A missão Psyche, da NASA, acaba de passar por uma etapa decisiva em sua longa viagem pelo Sistema Solar. A sonda realizou um sobrevoo de Marte no dia 15 de maio de 2026, usando a gravidade do planeta como uma espécie de "empurrão" para ajustar sua trajetória e ganhar velocidade rumo ao seu verdadeiro destino: o asteroide metálico 16 Psyche, localizado no cinturão de asteroides entre Marte e Júpiter.

Apesar de Marte ter sido o destaque desta fase, a missão não tem como objetivo estudar o planeta vermelho em profundidade. A passagem foi apenas uma manobra de assistência gravitacional, técnica comum em missões espaciais para economizar combustível e reposicionar a nave no caminho certo. Segundo a Reuters, a sonda passou a cerca de 2.800 milhas, aproximadamente 4.500 km, da superfície marciana, viajando a mais de 12 mil mph durante o encontro.

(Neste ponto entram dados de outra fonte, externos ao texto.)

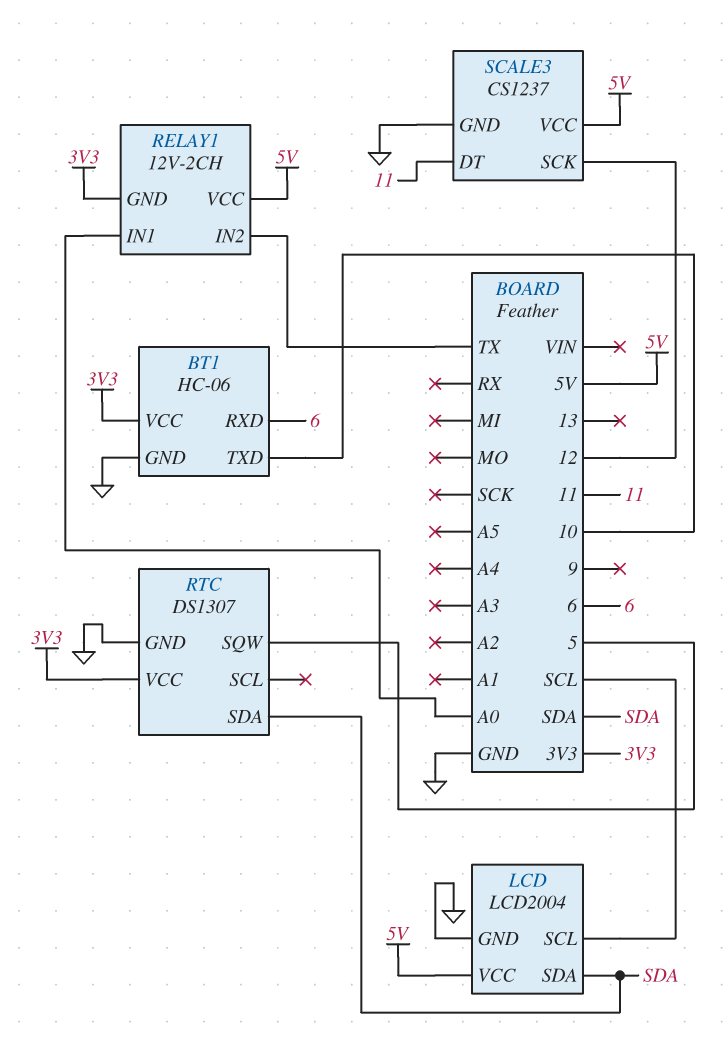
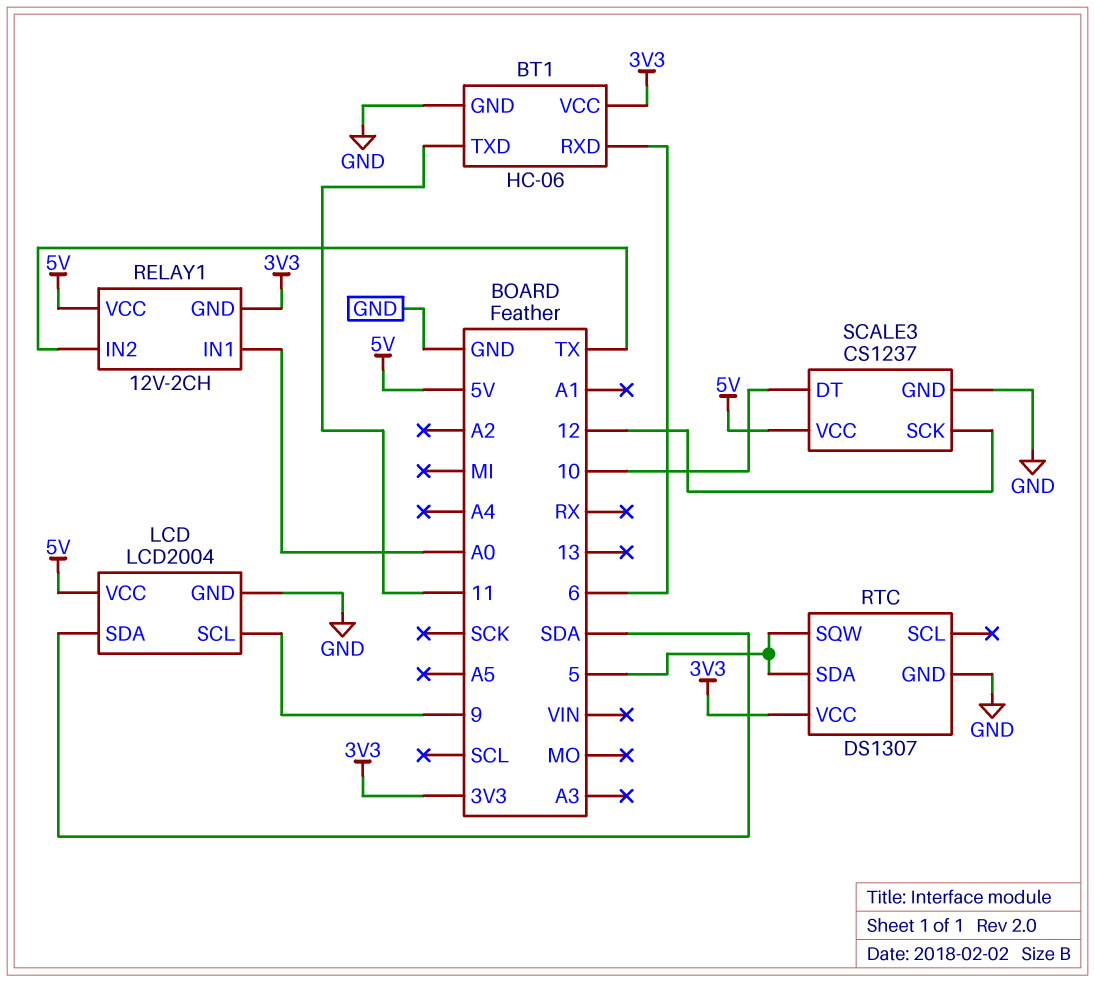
BT1 pin TXD: 10 -> 11
LCD pin SCL: SCL -> 9
RTC pin SDA: SDA -> 5
SCALE3 pin DT: 11 -> 10

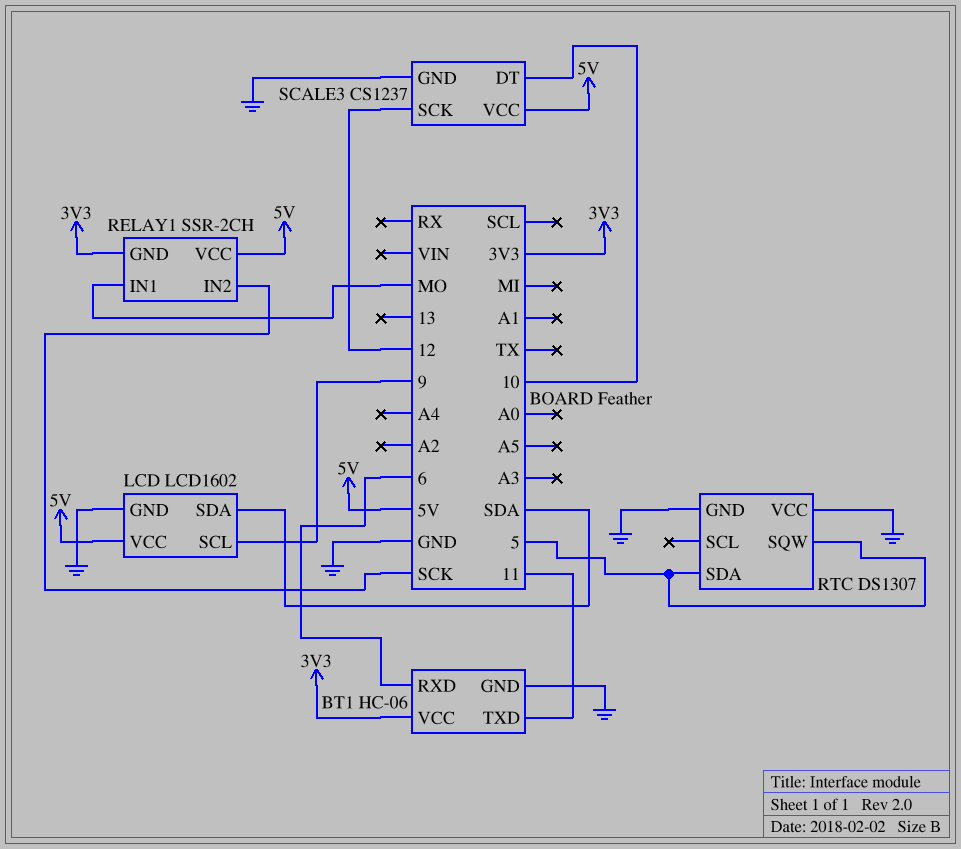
LCD: LCD2004 -> LCD1602
RELAY1: 12V-2CH -> SSR-2CH
RELAY1 pin IN1: A0 -> MO
RELAY1 pin IN2: TX -> SCK
RTC pin VCC: 3V3 -> GND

O que a NASA fez em Marte?

A passagem por Marte serviu só para dar impulso à sonda. Em vez de gastar grande quantidade de combustível para mudar sua rota, a Psyche usou a gravidade marciana para alterar sua velocidade e direção. Esse tipo de manobra é conhecido como estilingue gravitacional.

A Space.com explica que a sonda "pegou emprestada" uma pequena parte do movimento orbital de Marte para ganhar energia e seguir rumo ao cinturão de asteroides. O ganho de velocidade foi de cerca de 2 km/s, ou aproximadamente 7.200 km/h, algo essencial para manter a missão dentro do planejamento sem consumir muitos recursos.

Além do ajuste de rota, a passagem também foi usada para testar e calibrar instrumentos científicos. Durante o sobrevoo, a Psyche registrou milhares de imagens de Marte. Entre os registros divulgados estão imagens do planeta em fase crescente, detalhes da calota polar sul, rastros de vento próximos a crateras e regiões como a cratera Huygens. As fotos não são apenas bonitas, mas elas servem também para calibrar os instrumentos que serão usados no asteroide.

Marte como um crescente brilhante, visto pela espaçonave Psyche (Crédito da imagem: NASA/JPL-Caltech/ASU)
Marte como um crescente brilhante, visto pela espaçonave Psyche (Crédito da imagem: NASA/JPL-Caltech/ASU)

Para onde a missão vai agora?

Depois da passagem por Marte, a sonda segue em direção ao asteroide 16 Psyche. A chegada está prevista para 2029, quando a nave entrará em órbita ao redor do asteroide para estudar sua composição, campo magnético, gravidade e superfície.

O asteroide Psyche é especial porque pode ser formado em grande parte por ferro e níquel, materiais comuns nos núcleos de planetas rochosos. Por isso, os cientistas acreditam que ele pode ser o núcleo exposto de um antigo protoplaneta, ou pelo menos um objeto que guarda pistas importantes sobre como os planetas se formaram nos primeiros tempos do Sistema Solar.

A missão não vai pousar no asteroide. A ideia é orbitá-lo por vários meses, em diferentes altitudes, fazendo medições cada vez mais detalhadas. Segundo a Reuters, a nave deve estudar o objeto por cerca de 26 meses, analisando sua gravidade, magnetismo e composição antes do fim planejado da missão, em 2031.